The petitioner testified on his own behalf at trial. According to the petitioner, he was under the influence of drugs and alcohol when he entered the store. Id. Because no one was present to wait on him, he lay on the counter. Id. Eventually, Mr. Alshinawa pushed his head, which escalated into “scuffling.” Id. As the petitioner exited the store, he was

1 Ms. Moore did not testify at trial.

-2- followed by Mr. Alshinawa, who began to break the car windows with a metal pipe. Id. The petitioner’s testimony was that Mr. Alshinawa then shouted, “Is this what you want?” and threw the videotape into the car. Id. The petitioner then recounted the car chase, noting that a police car swerved in front of him and he had to take evasive action. Id. at *4-5.

The jury found the petitioner guilty of two counts of aggravated robbery, one count of aggravated assault, and one count of evading arrest. However, the trial court, citing Franklin, 130 S.W.3d at 796, reduced the conviction for the aggravated robbery of Ms.
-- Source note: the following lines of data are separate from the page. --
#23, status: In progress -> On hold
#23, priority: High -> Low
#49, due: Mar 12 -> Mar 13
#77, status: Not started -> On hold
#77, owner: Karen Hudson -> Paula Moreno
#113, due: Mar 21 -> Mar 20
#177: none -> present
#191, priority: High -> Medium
Moore to aggravated assault, concluding that since only store property had been taken, the evidence did not support more than one conviction for aggravated robbery. Id. at *5. The trial court sentenced the petitioner to twenty-eight years as a Range III, persistent offender for the aggravated robbery conviction. The court sentenced the petitioner as a Range II, multiple offender to eight years for one aggravated assault, ten years for the other, and to eight years for the evading arrest conviction. The trial court ordered that the sentences be served consecutively for an aggregate term of fifty-four years. Id. at *1. After trial, the petitioner grew dissatisfied with his retained attorney. He was appointed new counsel, and appellate counsel filed and pursued his direct appeal. This Court affirmed his convictions and sentences.
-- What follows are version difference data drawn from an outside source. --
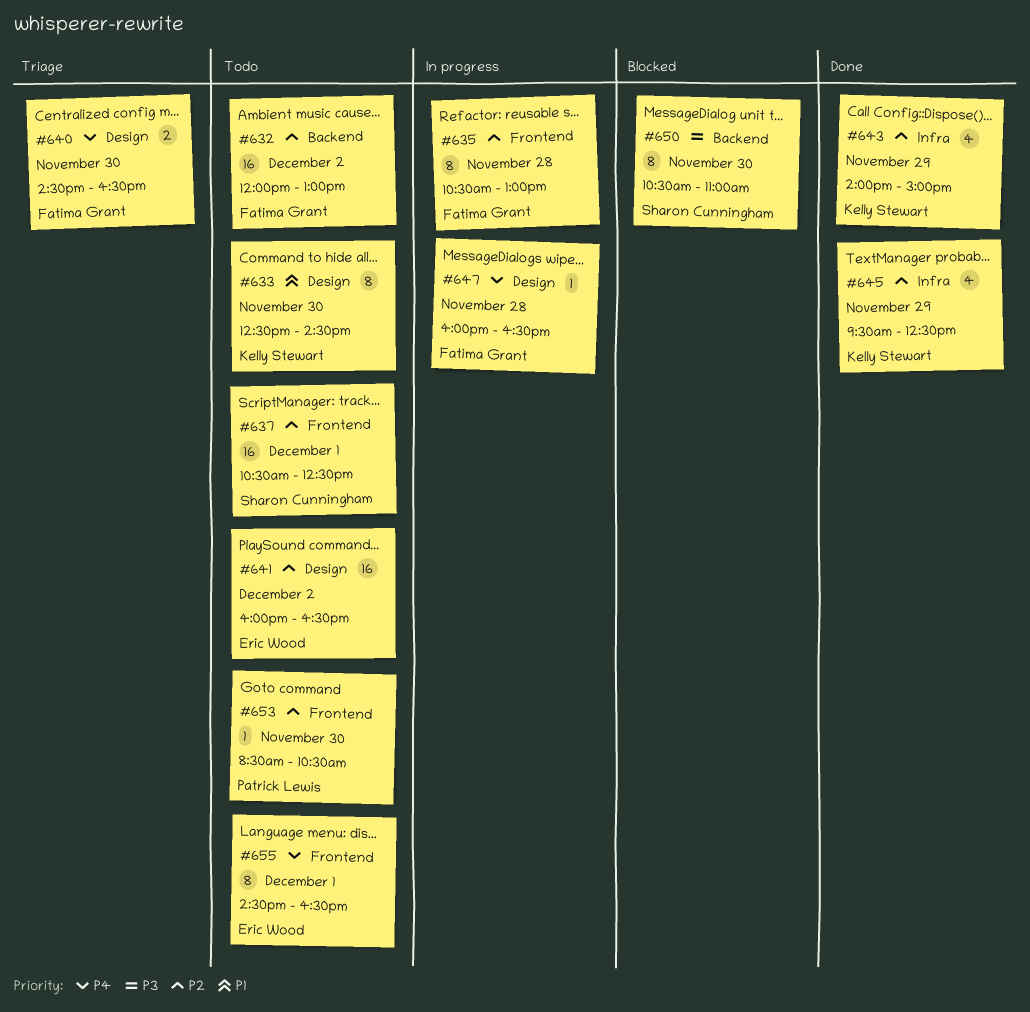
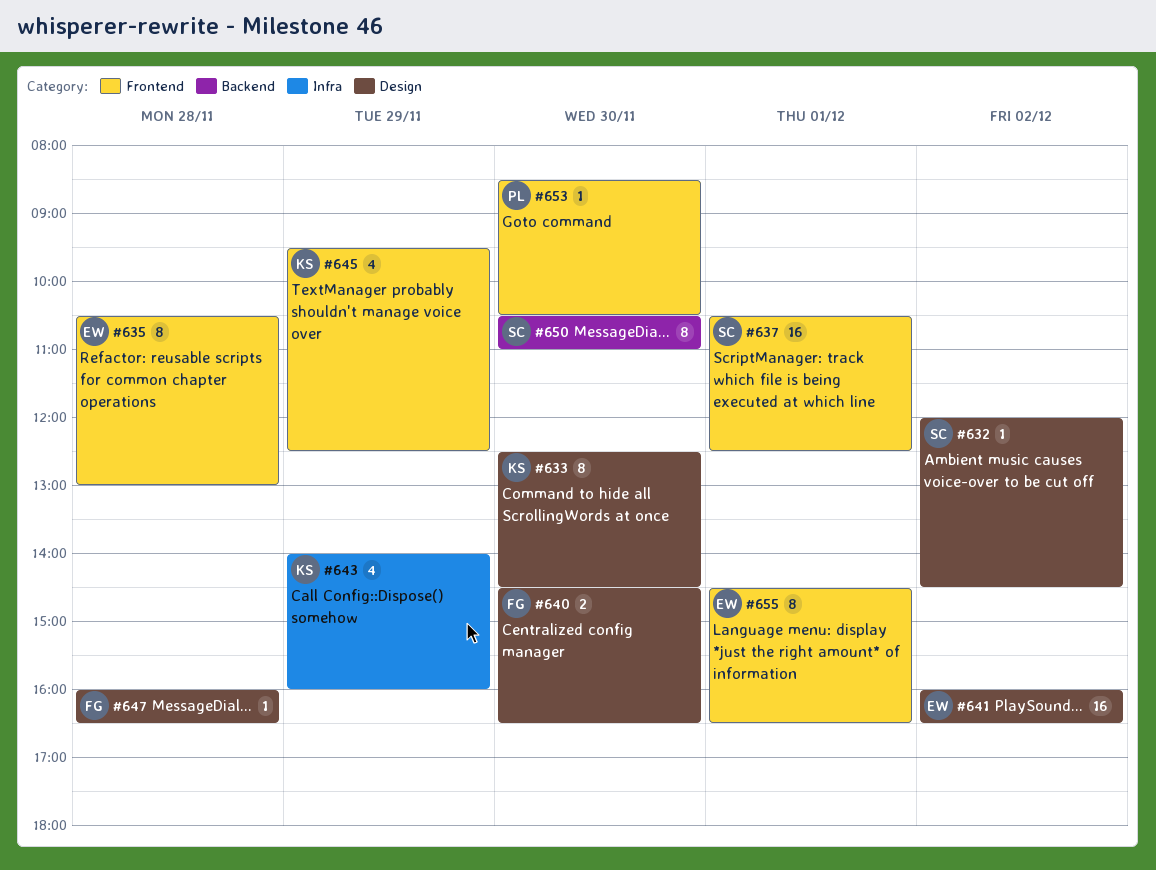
#632, owner: Fatima Grant -> Sharon Cunningham
#632, label: Backend -> Design
#632, estimate: 16 -> 1
#632, ends: 13:00 -> 14:30
#635, owner: Fatima Grant -> Eric Wood
#643, ends: 15:00 -> 16:00
#645, label: Infra -> Frontend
The petitioner filed a timely pro se petition for post-conviction relief. Counsel filed an amended petition on behalf of the petitioner, and the post-conviction court held an evidentiary hearing.

The petitioner testified that trial counsel represented him for thirteen months, during which time, with the exception of trial counsel’s hiring and of the trial, he never saw his attorney. The petitioner introduced a record of his jail visits which covered the duration of his pre-trial incarceration and in which trial counsel’s name never appears. The petitioner testified he had eight or nine appearances in court prior to his trial date, but trial counsel never spoke to him about the case in the holding areas. Trial counsel did not provide him with discovery, as they had “no communication.” Trial counsel also failed to provide him with street clothing for the jury trial. The petitioner testified that he was not aware that he would be on trial until the morning the trial began, that he did not have a chance to contact his family or get clothing for trial, and that a court officer was looking for clothing for him on the morning of trial. Counsel did not have an opening statement, did not have any prepared questions written down in anticipation of examining witnesses, and did not take petitioner’s suggestions for questions to ask witnesses. The petitioner stated that his trial counsel did not investigate or interview any of the State’s witnesses. He testified that, had trial counsel interviewed Ms.